**Given passage:**
>> BEGIN
# TMC Glass non return valve problem



## Eboeagles (3 Jul 2011)

I have two TMC Expert sets - one of which I got new for £50 and the other used but off ebay for £10 - with the bottle still at least half full.

Anyway having set them both up on each of my nano's (Its my first couple of weeks using Co2) I seem to be having problems with both glass Non return valves on each tank!? 

Surely the point of these is to stop water going back down the tube towards the tank? My first one did this and each morning I would have to turn up the Co2 to push the water back down the tubing. Now with my second hand one its the same!? I've seen from an earlier post in 2008 that this is a common problem?

So are there some better ones on the market now? What return valves would anyone recommend? They would need to  be small and reasonably priced!

Thanks in advance!

phil


----------



## Tom (3 Jul 2011)

I have had this problem with every valve I've ever used. I now just have a drip loop in my tubing in the hope that it doesn't go right to the reg :/


----------



## howanic (4 Jul 2011)
>> END
**Provided data:**
>> BEGIN
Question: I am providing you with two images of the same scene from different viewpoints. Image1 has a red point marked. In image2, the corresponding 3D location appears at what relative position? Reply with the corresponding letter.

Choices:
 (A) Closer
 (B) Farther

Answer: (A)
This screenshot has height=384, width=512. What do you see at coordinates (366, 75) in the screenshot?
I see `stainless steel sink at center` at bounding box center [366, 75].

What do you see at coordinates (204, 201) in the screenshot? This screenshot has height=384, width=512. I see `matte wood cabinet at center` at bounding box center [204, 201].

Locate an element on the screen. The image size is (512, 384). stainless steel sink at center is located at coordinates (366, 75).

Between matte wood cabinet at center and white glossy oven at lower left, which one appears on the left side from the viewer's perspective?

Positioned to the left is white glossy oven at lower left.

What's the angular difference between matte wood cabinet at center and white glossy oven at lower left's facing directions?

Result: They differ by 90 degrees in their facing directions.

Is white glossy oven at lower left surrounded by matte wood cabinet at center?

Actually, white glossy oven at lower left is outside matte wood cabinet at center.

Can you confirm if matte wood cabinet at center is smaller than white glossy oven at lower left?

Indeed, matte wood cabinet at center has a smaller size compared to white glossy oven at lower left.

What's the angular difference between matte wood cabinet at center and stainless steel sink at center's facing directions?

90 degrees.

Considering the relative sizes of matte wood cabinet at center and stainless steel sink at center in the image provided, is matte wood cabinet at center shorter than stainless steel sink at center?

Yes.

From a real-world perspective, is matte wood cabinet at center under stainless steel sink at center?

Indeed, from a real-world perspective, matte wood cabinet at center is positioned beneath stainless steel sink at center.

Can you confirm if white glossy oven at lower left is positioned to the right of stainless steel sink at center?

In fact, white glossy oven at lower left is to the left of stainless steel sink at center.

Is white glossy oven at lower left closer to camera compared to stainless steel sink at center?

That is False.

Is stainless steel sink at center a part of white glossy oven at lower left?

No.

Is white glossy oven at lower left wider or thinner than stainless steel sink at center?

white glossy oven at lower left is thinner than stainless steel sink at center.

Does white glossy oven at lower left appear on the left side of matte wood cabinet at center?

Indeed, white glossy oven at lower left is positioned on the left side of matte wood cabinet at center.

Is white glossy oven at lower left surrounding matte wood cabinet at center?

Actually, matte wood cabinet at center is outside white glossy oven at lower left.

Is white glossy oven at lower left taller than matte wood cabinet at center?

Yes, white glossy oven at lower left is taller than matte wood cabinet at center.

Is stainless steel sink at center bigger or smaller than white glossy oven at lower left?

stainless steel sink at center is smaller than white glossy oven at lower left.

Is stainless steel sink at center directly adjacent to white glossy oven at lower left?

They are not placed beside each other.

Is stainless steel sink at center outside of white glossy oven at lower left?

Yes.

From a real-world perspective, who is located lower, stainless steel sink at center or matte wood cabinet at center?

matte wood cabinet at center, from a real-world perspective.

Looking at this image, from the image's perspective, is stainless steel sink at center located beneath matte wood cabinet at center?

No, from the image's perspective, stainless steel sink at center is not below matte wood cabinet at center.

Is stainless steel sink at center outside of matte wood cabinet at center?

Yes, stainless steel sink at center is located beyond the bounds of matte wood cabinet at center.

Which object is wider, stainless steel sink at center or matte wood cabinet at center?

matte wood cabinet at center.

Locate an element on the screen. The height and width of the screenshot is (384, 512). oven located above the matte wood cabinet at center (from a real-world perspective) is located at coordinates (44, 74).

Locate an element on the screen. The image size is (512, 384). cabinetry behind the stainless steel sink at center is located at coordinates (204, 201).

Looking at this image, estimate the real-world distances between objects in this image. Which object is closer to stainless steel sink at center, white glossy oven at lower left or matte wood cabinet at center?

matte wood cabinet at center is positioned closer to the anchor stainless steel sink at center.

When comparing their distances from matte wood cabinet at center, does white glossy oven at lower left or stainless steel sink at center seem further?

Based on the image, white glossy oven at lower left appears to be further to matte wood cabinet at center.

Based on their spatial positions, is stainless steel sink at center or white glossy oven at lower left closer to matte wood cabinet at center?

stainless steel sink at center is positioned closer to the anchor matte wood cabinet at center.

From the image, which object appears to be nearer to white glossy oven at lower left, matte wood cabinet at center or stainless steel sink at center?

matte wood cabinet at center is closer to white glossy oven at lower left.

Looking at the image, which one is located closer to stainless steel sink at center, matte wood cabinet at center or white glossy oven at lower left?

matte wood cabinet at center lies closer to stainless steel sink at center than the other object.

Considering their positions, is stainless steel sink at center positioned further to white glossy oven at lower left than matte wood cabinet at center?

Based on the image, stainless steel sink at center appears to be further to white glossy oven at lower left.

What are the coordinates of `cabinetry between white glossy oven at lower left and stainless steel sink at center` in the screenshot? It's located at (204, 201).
>> END
>> BEGIN
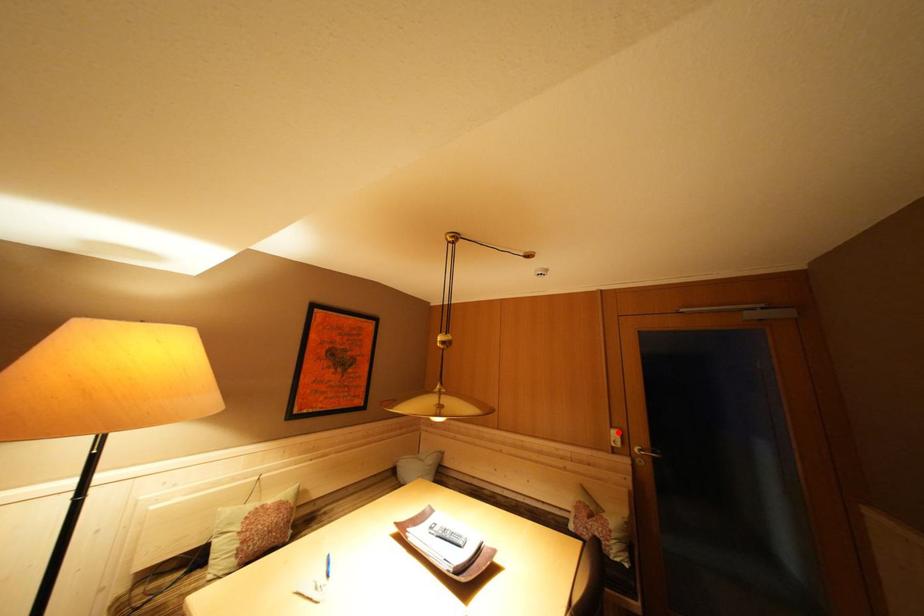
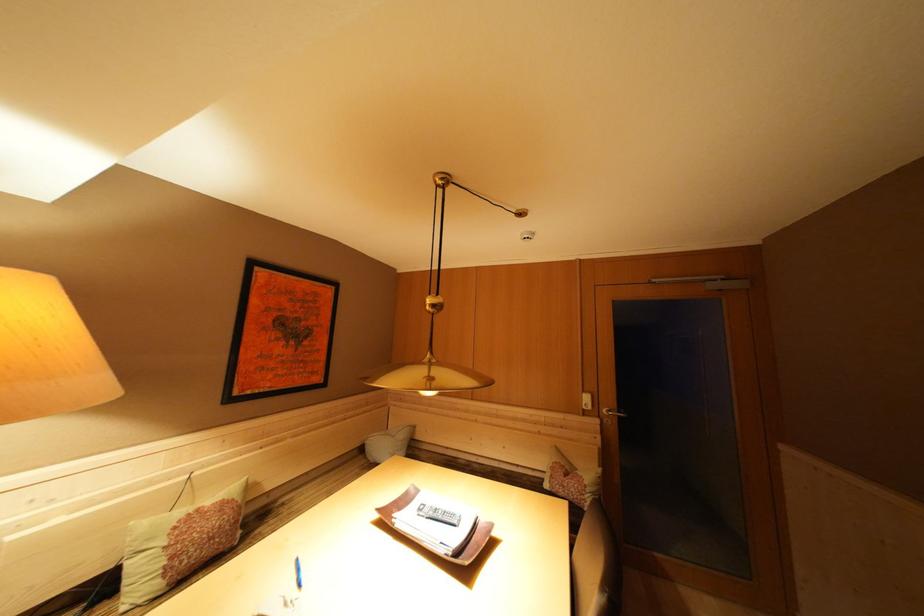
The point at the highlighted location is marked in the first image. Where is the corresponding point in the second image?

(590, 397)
>> END
**Written task 1:**
Answer these questions using the thread about the TMC glass non-return valve above:
(a) How much did the first poster pay for the used set bought off eBay?
(b) What did the first poster have to do each morning with the first set?
(c) What does Tom now have in his tubing?
**Written task 2:**
In the records, write out the lines starting with the line that contains "Actually, matte wood" and going on through the line that contains "When comparing their", reproducing each one word for word.

**Response 1:**
(a) £10
(b) Turn up the CO2 to push the water back down the tubing.
(c) A drip loop.

**Response 2:**
Actually, matte wood cabinet at center is outside white glossy oven at lower left.

Is white glossy oven at lower left taller than matte wood cabinet at center?

Yes, white glossy oven at lower left is taller than matte wood cabinet at center.

Is stainless steel sink at center bigger or smaller than white glossy oven at lower left?

stainless steel sink at center is smaller than white glossy oven at lower left.

Is stainless steel sink at center directly adjacent to white glossy oven at lower left?

They are not placed beside each other.

Is stainless steel sink at center outside of white glossy oven at lower left?

Yes.

From a real-world perspective, who is located lower, stainless steel sink at center or matte wood cabinet at center?

matte wood cabinet at center, from a real-world perspective.

Looking at this image, from the image's perspective, is stainless steel sink at center located beneath matte wood cabinet at center?

No, from the image's perspective, stainless steel sink at center is not below matte wood cabinet at center.

Is stainless steel sink at center outside of matte wood cabinet at center?

Yes, stainless steel sink at center is located beyond the bounds of matte wood cabinet at center.

Which object is wider, stainless steel sink at center or matte wood cabinet at center?

matte wood cabinet at center.

Locate an element on the screen. The height and width of the screenshot is (384, 512). oven located above the matte wood cabinet at center (from a real-world perspective) is located at coordinates (44, 74).

Locate an element on the screen. The image size is (512, 384). cabinetry behind the stainless steel sink at center is located at coordinates (204, 201).

Looking at this image, estimate the real-world distances between objects in this image. Which object is closer to stainless steel sink at center, white glossy oven at lower left or matte wood cabinet at center?

matte wood cabinet at center is positioned closer to the anchor stainless steel sink at center.

When comparing their distances from matte wood cabinet at center, does white glossy oven at lower left or stainless steel sink at center seem further?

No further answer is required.